Başındaki Pukao’suyla bir Moai
En yakın kıtaya 3700km, en yakın yerleşim olan kara parçasına 2000km mesafede, 165km²’lik ufak bir ada: Paskalya Adası. Doğru düzgün sahili olmayan; ne bitki örtüsü, ne coğrafi özellikleri, ne de yeraltı kaynakları ilgi çekici olmayan bu volkanik adanın dünya çapındaki şöhretinin tek sebebi var: Moai.
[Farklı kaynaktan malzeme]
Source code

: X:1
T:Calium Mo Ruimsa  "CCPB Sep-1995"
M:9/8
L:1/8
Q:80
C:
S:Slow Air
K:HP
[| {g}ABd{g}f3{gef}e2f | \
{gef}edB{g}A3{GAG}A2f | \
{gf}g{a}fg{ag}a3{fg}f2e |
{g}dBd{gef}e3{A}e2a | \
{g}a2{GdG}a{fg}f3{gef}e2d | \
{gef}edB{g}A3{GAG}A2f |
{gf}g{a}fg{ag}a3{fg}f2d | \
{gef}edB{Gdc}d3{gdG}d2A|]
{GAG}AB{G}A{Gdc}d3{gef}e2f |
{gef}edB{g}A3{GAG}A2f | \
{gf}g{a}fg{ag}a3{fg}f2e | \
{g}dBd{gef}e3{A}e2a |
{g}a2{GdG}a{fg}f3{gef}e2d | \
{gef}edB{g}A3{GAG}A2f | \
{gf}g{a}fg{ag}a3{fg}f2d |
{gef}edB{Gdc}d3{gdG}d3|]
Adaya Easter Island ismini, Avrupalı kaşiflerden biri, bir Paskalya Bayramı arefesinde adaya çıkması sebebiyle vermiş. Ancak adanın gizemi, Avrupalılar tarafından keşfedilmesinden çok çok öncesine dayanıyor. Adaya ilk ayak basan Polinezyalı denizcilerin adaya nasıl ulaştığı, aylarca açık okyanusta nasıl hayatta kaldıkları bir sır, adayla alakalı çok sayıdaki gizemden sadece biri.
İlk yerleşimciler hızla evler ve köyler inşa etmeye başlamışlar. Elips şeklindeki bu ev inşa tarzının, adaya ilk gelenler tarafından ev ihtiyacını en pratik şekilde karşılamak için teknelerini ters çevirmek suretiyle ortaya çıktığı sanılıyor.
Tekne-Ev Temeli
Adanın bitki örtüsü çoğunlukla palmiye ağaçlarından oluşuyordu. (Bugün sadece çayır çimen kalmış) Yerleşimciler yüzlerce yıl boyunca ev, tekne vb. temel ihtiyaçları dışında, Moai inşaası için de bu bitki örtüsünü tamamen yok etmişler. Adada nüfus arttıkça, değişik yerleşim bölgeleri, köyler oluşmuş ve kaçınılmaz olarak ada halkı klanlara bölünmüş. Birbirleriyle devamlı çatışma halinde olan bu klanların tek bir ortak noktası vardı: Moai inşaası ve bunun etrafında oluşmuş kült.